══ Source data
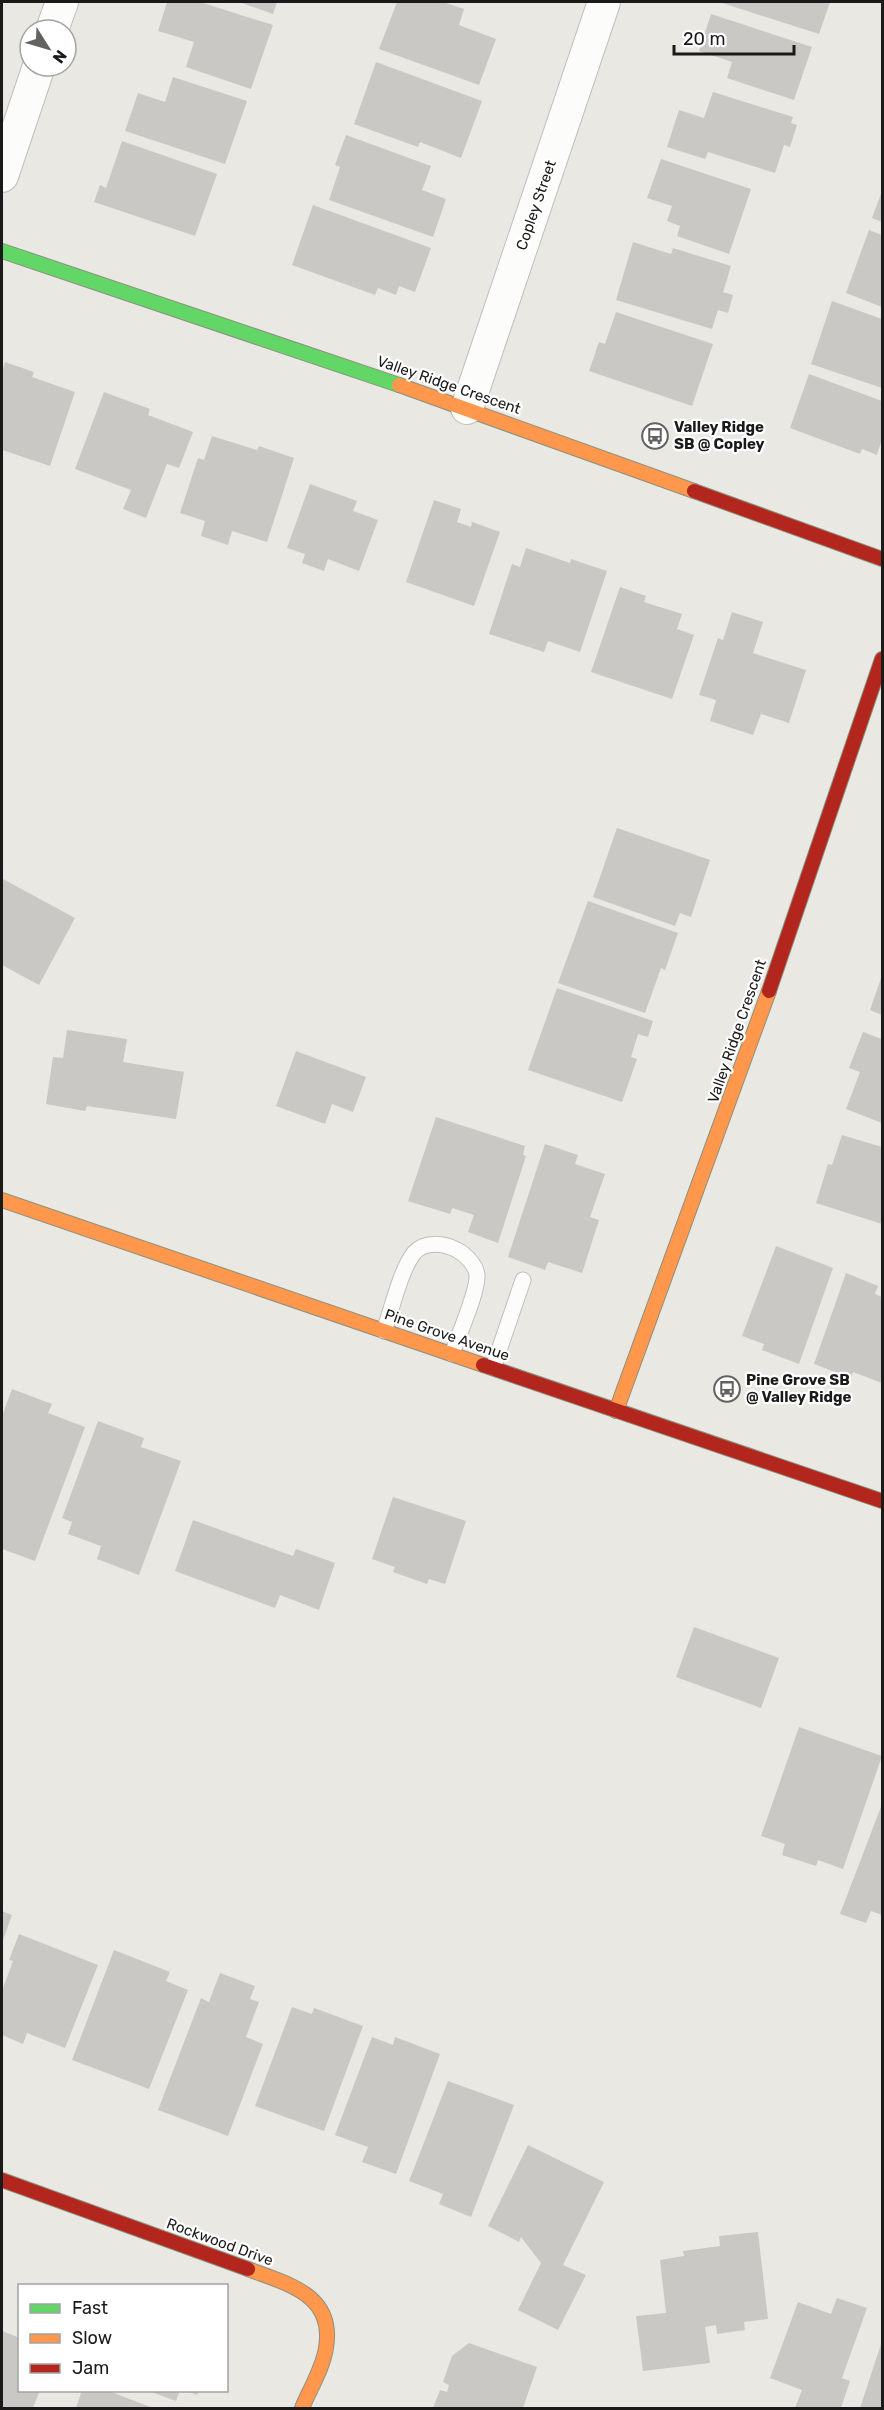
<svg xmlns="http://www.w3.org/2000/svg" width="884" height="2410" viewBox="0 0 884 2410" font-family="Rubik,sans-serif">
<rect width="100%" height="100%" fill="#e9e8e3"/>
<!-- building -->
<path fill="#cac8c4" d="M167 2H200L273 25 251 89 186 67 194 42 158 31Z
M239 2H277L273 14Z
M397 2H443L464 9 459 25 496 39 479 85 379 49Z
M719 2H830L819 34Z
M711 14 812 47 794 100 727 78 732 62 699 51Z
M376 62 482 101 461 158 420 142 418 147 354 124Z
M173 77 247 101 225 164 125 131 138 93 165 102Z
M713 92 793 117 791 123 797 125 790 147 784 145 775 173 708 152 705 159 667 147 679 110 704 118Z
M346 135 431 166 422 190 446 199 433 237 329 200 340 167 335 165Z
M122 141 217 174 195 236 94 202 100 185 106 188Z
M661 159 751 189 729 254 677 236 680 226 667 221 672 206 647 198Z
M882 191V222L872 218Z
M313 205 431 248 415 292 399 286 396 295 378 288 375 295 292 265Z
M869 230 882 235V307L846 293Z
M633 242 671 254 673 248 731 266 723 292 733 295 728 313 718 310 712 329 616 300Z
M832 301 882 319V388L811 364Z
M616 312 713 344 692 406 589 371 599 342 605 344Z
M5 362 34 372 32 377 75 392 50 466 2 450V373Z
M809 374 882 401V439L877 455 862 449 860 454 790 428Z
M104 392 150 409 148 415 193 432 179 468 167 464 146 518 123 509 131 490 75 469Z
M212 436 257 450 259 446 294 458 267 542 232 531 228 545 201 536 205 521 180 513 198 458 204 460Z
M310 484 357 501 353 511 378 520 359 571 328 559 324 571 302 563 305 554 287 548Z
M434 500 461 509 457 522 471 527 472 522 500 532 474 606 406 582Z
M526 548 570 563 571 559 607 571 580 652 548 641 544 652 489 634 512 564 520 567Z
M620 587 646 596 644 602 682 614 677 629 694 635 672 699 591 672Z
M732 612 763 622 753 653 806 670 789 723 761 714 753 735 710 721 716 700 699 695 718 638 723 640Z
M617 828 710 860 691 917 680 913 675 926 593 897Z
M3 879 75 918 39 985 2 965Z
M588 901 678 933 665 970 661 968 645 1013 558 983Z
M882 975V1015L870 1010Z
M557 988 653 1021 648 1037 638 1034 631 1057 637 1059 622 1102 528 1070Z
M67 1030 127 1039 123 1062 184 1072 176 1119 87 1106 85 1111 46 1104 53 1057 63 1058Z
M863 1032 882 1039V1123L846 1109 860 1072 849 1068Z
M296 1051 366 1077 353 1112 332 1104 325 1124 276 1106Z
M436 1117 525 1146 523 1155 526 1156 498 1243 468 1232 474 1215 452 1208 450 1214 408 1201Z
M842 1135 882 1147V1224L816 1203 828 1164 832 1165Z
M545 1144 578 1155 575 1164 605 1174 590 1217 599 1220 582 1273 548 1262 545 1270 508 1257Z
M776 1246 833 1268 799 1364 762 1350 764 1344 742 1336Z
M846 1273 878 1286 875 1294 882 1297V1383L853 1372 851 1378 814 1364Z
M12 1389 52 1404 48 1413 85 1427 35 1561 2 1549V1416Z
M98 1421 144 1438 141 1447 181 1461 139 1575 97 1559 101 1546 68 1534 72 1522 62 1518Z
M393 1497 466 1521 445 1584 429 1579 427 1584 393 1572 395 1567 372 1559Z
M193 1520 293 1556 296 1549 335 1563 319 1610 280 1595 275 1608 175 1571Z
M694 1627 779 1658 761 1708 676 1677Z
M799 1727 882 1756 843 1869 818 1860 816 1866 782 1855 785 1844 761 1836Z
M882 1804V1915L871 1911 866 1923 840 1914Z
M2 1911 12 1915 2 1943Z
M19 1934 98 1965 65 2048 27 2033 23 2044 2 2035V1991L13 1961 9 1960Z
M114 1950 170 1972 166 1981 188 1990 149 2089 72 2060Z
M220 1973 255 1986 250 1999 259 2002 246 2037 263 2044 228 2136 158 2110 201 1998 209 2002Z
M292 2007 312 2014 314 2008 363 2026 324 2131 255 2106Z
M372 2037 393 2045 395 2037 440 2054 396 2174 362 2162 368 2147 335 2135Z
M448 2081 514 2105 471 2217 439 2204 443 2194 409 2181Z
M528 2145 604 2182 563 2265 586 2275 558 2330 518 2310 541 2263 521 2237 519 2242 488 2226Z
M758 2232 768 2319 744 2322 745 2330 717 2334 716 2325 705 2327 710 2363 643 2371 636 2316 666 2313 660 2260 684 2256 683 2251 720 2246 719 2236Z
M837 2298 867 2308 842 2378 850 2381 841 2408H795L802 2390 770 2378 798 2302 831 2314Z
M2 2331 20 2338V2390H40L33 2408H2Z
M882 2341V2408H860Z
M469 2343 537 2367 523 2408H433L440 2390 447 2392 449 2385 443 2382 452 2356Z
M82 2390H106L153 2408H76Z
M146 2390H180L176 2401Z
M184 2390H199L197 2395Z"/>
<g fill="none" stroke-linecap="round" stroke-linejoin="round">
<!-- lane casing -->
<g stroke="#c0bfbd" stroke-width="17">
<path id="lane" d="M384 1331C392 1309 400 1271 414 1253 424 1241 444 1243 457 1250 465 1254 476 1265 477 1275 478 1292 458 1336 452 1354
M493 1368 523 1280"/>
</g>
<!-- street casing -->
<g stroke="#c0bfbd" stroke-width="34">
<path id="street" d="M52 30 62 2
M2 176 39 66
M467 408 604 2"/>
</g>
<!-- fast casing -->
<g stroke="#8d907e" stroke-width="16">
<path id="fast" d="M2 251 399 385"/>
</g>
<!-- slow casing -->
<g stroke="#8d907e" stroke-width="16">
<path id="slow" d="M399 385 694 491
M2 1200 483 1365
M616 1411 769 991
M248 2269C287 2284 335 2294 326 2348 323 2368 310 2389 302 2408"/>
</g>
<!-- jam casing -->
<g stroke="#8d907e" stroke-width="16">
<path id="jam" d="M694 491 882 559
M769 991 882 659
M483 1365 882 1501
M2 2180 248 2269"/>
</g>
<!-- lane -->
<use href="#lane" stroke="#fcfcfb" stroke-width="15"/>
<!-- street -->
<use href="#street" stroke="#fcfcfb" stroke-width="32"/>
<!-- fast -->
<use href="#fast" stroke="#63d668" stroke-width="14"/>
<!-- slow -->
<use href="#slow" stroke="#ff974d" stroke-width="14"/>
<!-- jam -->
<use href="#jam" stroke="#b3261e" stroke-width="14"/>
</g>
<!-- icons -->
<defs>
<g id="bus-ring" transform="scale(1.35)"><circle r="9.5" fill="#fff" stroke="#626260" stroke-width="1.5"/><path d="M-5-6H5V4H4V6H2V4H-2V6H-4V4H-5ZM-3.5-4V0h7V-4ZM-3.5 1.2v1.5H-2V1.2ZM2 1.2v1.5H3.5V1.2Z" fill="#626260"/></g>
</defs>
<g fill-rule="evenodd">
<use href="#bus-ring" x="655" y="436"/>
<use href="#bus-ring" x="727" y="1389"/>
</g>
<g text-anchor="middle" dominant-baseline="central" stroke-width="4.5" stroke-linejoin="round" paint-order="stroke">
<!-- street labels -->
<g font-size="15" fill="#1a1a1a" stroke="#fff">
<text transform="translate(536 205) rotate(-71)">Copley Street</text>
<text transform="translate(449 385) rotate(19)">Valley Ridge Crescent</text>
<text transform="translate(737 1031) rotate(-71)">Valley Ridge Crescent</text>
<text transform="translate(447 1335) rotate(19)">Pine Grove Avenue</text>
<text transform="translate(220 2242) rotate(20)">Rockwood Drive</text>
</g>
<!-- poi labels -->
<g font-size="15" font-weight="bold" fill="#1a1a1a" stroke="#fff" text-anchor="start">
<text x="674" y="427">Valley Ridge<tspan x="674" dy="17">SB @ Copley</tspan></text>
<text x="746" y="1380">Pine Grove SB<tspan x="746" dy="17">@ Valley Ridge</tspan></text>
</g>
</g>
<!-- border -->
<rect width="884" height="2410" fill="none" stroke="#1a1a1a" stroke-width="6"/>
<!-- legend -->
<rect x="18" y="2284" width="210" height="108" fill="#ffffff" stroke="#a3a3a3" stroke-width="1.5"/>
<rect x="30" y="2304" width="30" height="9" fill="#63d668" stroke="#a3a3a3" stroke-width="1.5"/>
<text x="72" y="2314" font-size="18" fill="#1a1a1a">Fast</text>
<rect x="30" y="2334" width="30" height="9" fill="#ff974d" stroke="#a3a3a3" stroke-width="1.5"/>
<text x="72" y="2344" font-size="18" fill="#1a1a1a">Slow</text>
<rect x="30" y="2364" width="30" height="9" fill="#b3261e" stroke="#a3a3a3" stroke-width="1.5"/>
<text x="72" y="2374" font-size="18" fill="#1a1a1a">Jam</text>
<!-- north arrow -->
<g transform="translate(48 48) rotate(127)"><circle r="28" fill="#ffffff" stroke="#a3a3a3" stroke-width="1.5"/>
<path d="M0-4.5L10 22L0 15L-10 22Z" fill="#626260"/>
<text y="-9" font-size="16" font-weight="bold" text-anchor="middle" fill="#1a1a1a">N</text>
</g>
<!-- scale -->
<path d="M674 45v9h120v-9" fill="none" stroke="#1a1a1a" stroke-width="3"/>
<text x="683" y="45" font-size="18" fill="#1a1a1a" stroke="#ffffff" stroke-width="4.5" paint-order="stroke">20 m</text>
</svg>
════
◆ Work request
Search the data above for lines holding "linejoin" and copy each of them.

◆ Written answer
<g fill="none" stroke-linecap="round" stroke-linejoin="round">
<g text-anchor="middle" dominant-baseline="central" stroke-width="4.5" stroke-linejoin="round" paint-order="stroke">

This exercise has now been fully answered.